Chapter 3: Understanding Bond Terminology

In order to make the right bond investment decision, it is necessary to understand the cost and returns on it. Here is an overview of the various terms used with a bond to help you make a cost- benefit analysis.

Face Value – The face value of a bond is what you will get back when the bond matures. Also referred to as par value, it is different from the price that a bond sells at in the secondary market, although a newly issued corporate bond may sell at this price. A bond can sell at a premium or at a discount in the secondary market, as its price fluctuates with market conditions. But a bond holder is insulated from these fluctuations as long as he retains the bond.

To understand this better, take the example of a normal, non-discounted bond. The face value will be the same as purchase price only at the time of issue.

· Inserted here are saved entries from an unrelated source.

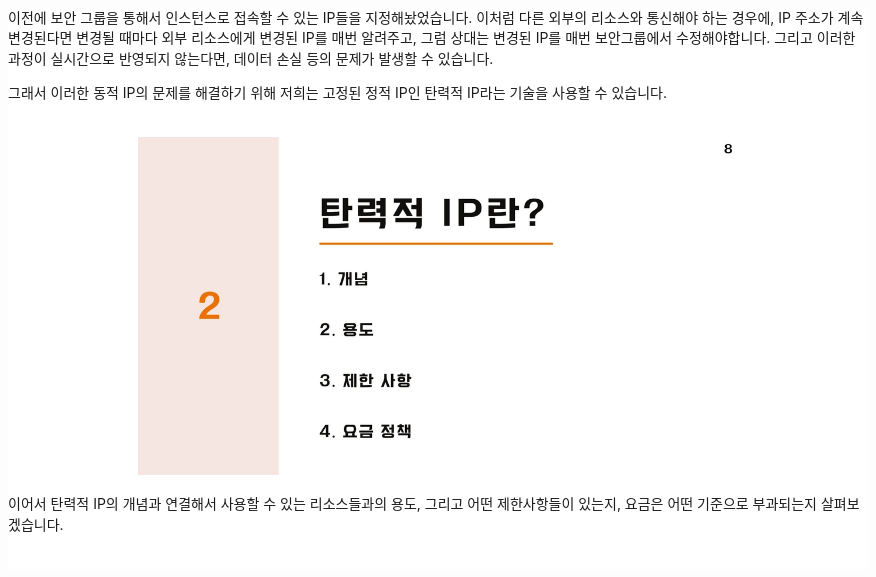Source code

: 이전에 보안 그룹을 통해서 인스턴스로 접속할 수 있는 IP들을 지정해놨었습니다. 이처럼 다른 외부의 리소스와 통신해야 하는 경우에, IP 주소가 계속 변경된다면 변경될 때마다 외부 리소스에게 변경된 IP를 매번 알려주고, 그럼 상대는 변경된 IP를 매번 보안그룹에서 수정해야합니다. 그리고 이러한 과정이 실시간으로 반영되지 않는다면, 데이터 손실 등의 문제가 발생할 수 있습니다. 

그래서 이러한 동적 IP의 문제를 해결하기 위해 저희는 고정된 정적 IP인 탄력적 IP라는 기술을 사용할 수 있습니다.
</p>
<br>

<div align='center'>   
    <img src="../img/tech_seminar_cloud/8.jpg" width="600px">
</div>
<p>
이어서 탄력적 IP의 개념과 연결해서 사용할 수 있는 리소스들과의 용도, 그리고 어떤 제한사항들이 있는지, 요금은 어떤 기준으로 부과되는지 살펴보겠습니다.
</p>
<br>

<div align='center'>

If you buy this bond later, then market forces would have caused this bond’s price to change although the face value remains constant.

For a zero coupon bond which has a face value of $2,000, the actual discounted price you will pay at time of issue may well be $1,000. After the specified term of the bond expires, say 20 years, you will be paid back $2,000. The zero coupon bond you bought for $1000 may cost much more than that in the open market and its price will depend on many factors, including how far the maturity date of the bond is at that time.

Maturity – This denotes the term or life of the bond and specifies the date on which you will be paid back your principal amount. The longer the term, the higher the risk because the chances of markets turning volatile or the issuer facing financial trouble is much higher when the period is longer. This is why longer term bonds come with higher returns to make them more attractive. Bond terms can range from as little as a few days to decades.

Coupon – The interest rate which the issuer pays on your loan is the coupon on the bond. Most bonds come with semi annual interest payments. The coupon is mentioned as a percentage of a bond’s face value.

Fixed Variable Coupon Rates – Fixed rates are those which are specified at the time of bond issue and remain the same throughout the term of the bond.

Variable Coupon Rates – Variable rates are often linked to an index, in a similar way as variable rates of a mortgage.